Quelques interrogations sur
le secteur
Plusieurs questions se posent à
nous, tunisiens, en matière de publicité TV : Dans quelle mesure la
majoration des spots étrangers reste-t-elle d’actualité, faut-il à ce titre
continuer à protéger les industriels qui ont fait le pari d’investir « en
dur » en Tunisie pour préserver des emplois industriels ou jouer la carte de
l’ouverture à la mondialisation tout azimuts avec l’opportunité d’une
accélération des recettes publicitaires mais le risque sur certains de nos
emplois ? Jusqu’à quand Canal 21 continuera-t-elle sa léthargie (4,2%
d’audience pour une chaîne terrestre hertzienne !), privant la télévision
nationale d’un gisement non négligeable de recettes publicitaires visant les
enfants et les jeunes ? Certains annonceurs, frustrés, ayant des produits
ciblant les enfants, n’hésitent plus à diffuser leurs spots publicitaires
sur des chaînes comme Spacetoon, leader de l’audience TV auprès des enfants
avec 33% de pénétration par jour en Tunisie chez les moins de 12 ans ou
encore sur ART pour cibler les jeunes férus de football.
L’effort de l’ANPA (Agence
Nationale de la Promotion de l’Audiovisuelle), régie publicitaire de l’ERTT
est indéniable pour collecter le maximum de fond venant des recettes
publicitaires pour les allouer à la production audiovisuelle nationale et
l’achat d’émissions étrangères, mais il lui faudrait plus de moyens tant
humains qu’organisationnels pour canaliser les ventes d’espaces
publicitaires d’une manière optimale (c’est comme même une machine de près
de 30 millions de dinars de recettes) et mieux programmer la production
audiovisuelle où ramadan accapare une place majeure (5 millions de
dépenses).

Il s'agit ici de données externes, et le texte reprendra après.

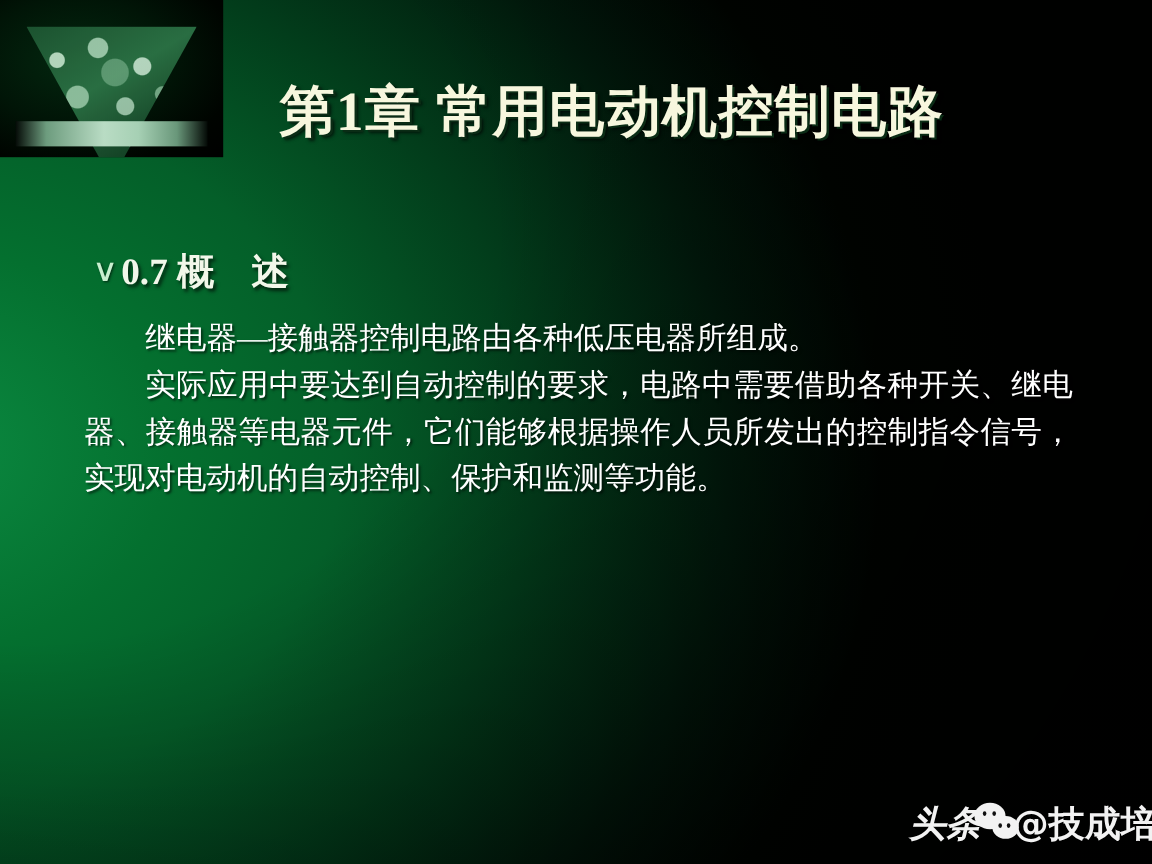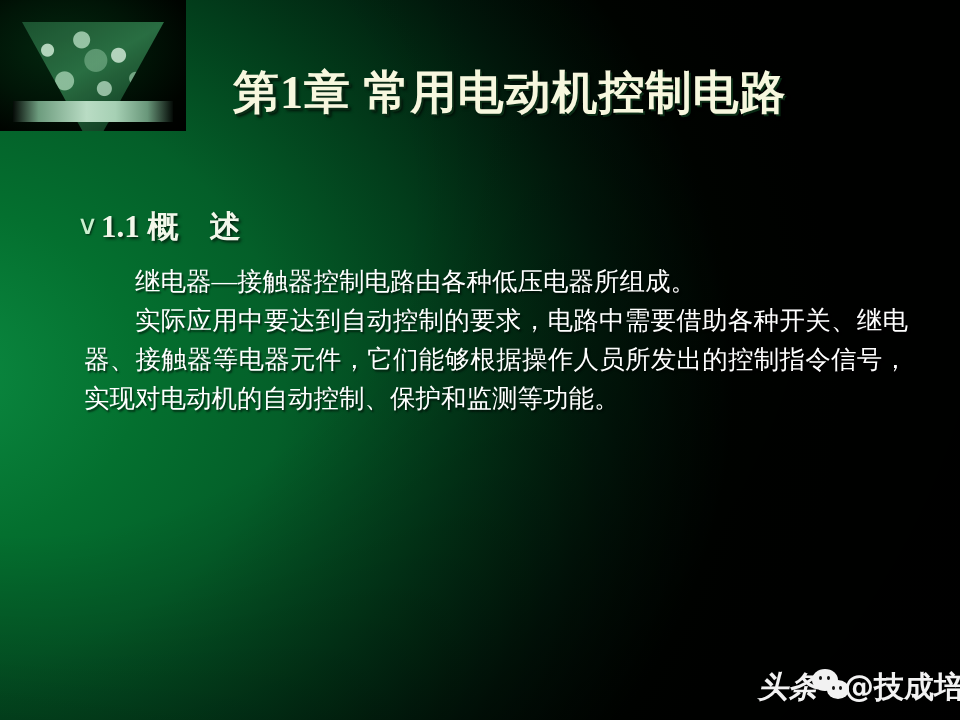"1.1 概 述" span { text: 1.1 -> 0.7 }
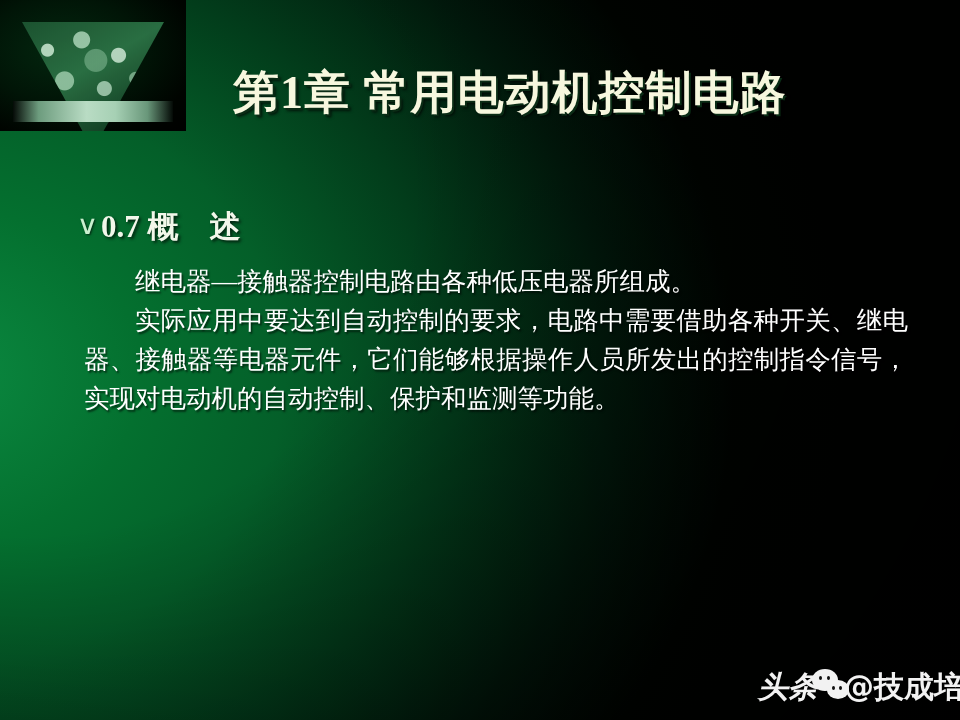"继电器—接触器控制电路由各种低压电器所组成。" #body-text { left: 84px -> 70px }
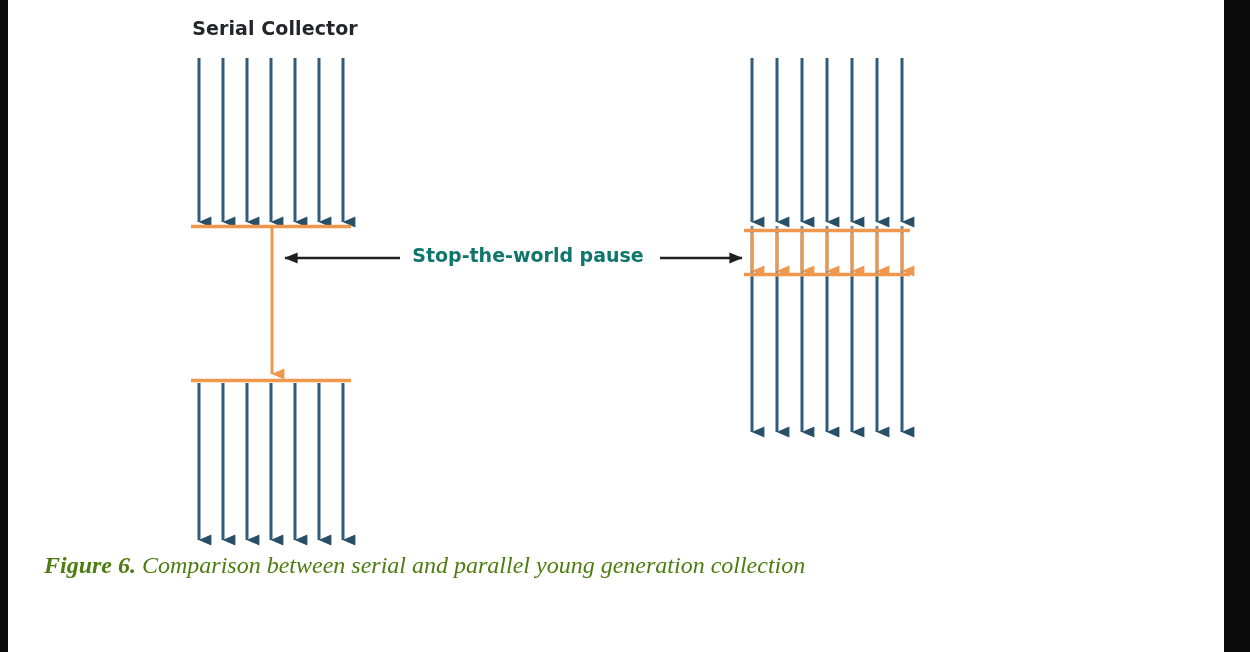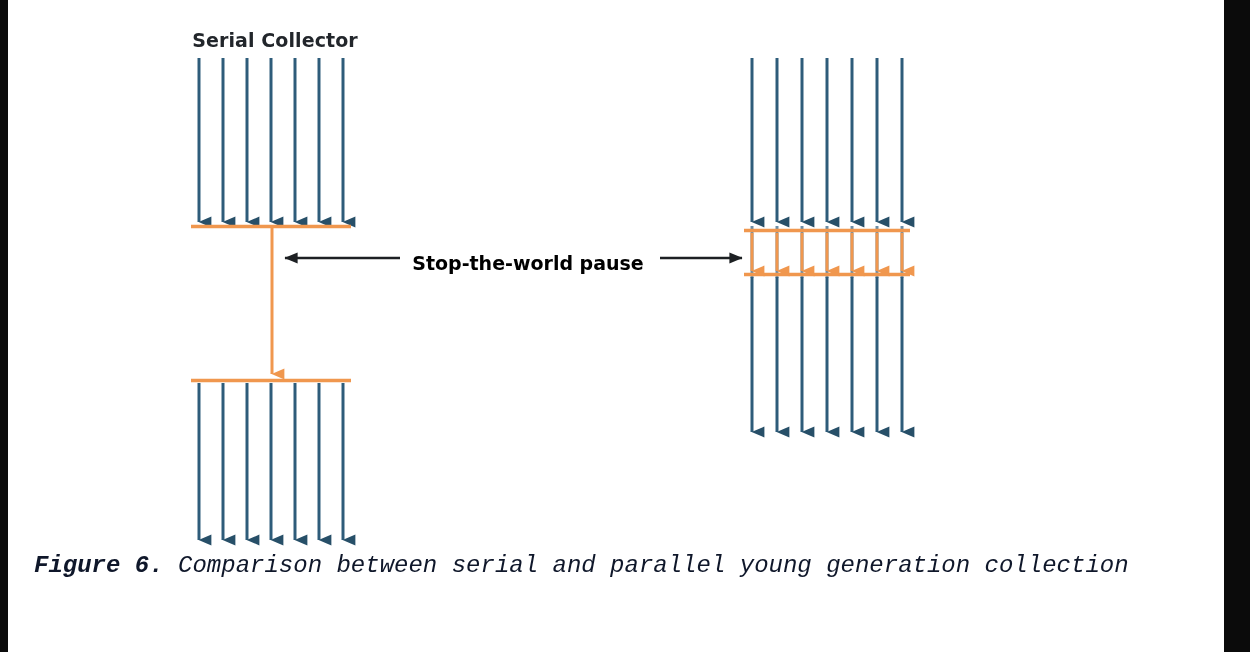"Serial Collector" #title-serial { margin-top: 12px -> none }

L’externalisation de certaines activités pourrait être
envisageable pour donner plus d’efficacité à cette institution qui a, il
faut le reconnaître, tant fait pour la promotion du secteur publicitaire en
Tunisie.
Enfin, les responsables de la
télévision tunisienne, les annonceurs, les centrales d’achat d’espaces
publicitaires, les agences de communication devraient se concerter davantage
pour développer le secteur de la publicité TV qui est devenu un indicateur
fort de la vitalité de l’économie nationale et de son ouverture. Le ratio
investissement publicitaire per capita en Tunisie (5 dinars par an par
habitant) est relativement bas par rapport à des économies comparables.
Plusieurs chantiers, en effet, sont à anticiper : le projet de télévision
numérique terrestre et l’opportunité qu’il apporte par l’ultra ciblage, le
bartering (échange émission contre espace publicitaire), une charte pour une
éthique publicitaire avec des sujets aussi sensibles que la protection de
l’enfance, le respect d’autrui, la concurrence loyale, etc.